Mesmo diante das irregularidades relatadas, a prefeitura mantém e amplia contratos. A Murb teve seu contrato renovado por mais um ano para conservação e limpeza de vias públicas. O valor previsto é de R$ 114,8 milhões, montante equivalente a quase metade da folha mensal do pessoal ativo do município. O contraste entre o volume de recursos destinados às terceirizadas e a desvalorização dos servidores concursados reforça a inversão de prioridades da gestão.
Os documentos analisados mostram um modelo baseado na expansão de terceirizações em detrimento da estrutura estatal. A prefeitura entrega atividades-fim e setores essenciais a empresas privadas ao mesmo tempo em que mantém déficit de profissionais efetivos. O resultado é uma administração fragmentada, vulnerável, dependente de grupos empresariais específicos e marcada por irregularidades trabalhistas recorrentes entre funcionários terceirizados.
O cenário confirma a consolidação de uma política administrativa que se distancia da transparência, compromete a eficiência dos serviços e transfere responsabilidades do poder público para empresas que operam sem fiscalização à altura da relevância dos serviços que executam. A população paga a conta enquanto a prefeitura se afasta das obrigações que a Constituição estabelece.
Outro lado
O RDA solicitou posicionamento da Prefeitura de Manaus sobre o avanço da terceirização na administração municipal e fez os seguintes questionamentos:
Por qual motivo a prefeitura mantém a terceirização em larga escala mesmo em áreas onde seria possível realizar concurso público, inclusive para funções de apoio?

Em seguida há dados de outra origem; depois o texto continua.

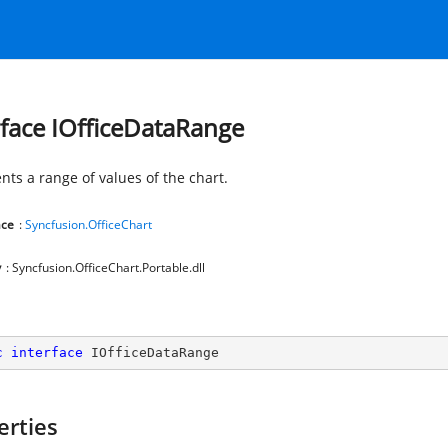
rface IOfficeDataRange
nts a range of values of the chart.
ce
:
Syncfusion.OfficeChart
y
: Syncfusion.OfficeChart.Portable.dll
c
interface
IOfficeDataRange
erties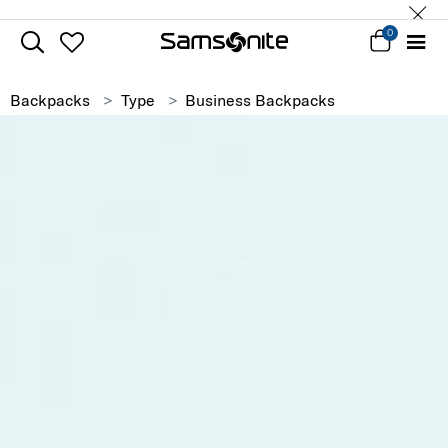
0
Backpacks
Type
Business Backpacks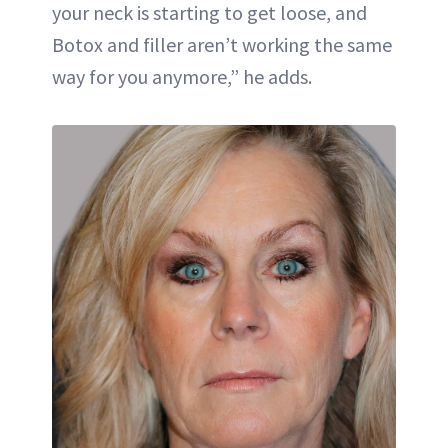
your neck is starting to get loose, and
Botox and filler aren’t working the same
way for you anymore,” he adds.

Como a administração municipal fiscaliza e comprova, de forma sistemática, que todos os terceirizados estão efetivamente prestando serviço nos locais designados?
Qual é a justificativa para a presença de terceirizados em atividades que integram a função essencial de secretarias como a Semsa, especialmente em serviços de saúde que tradicionalmente exigem vínculo público e estabilidade?
Até a publicação, sem retorno. O espaço segue aberto para devidos esclarecimentos.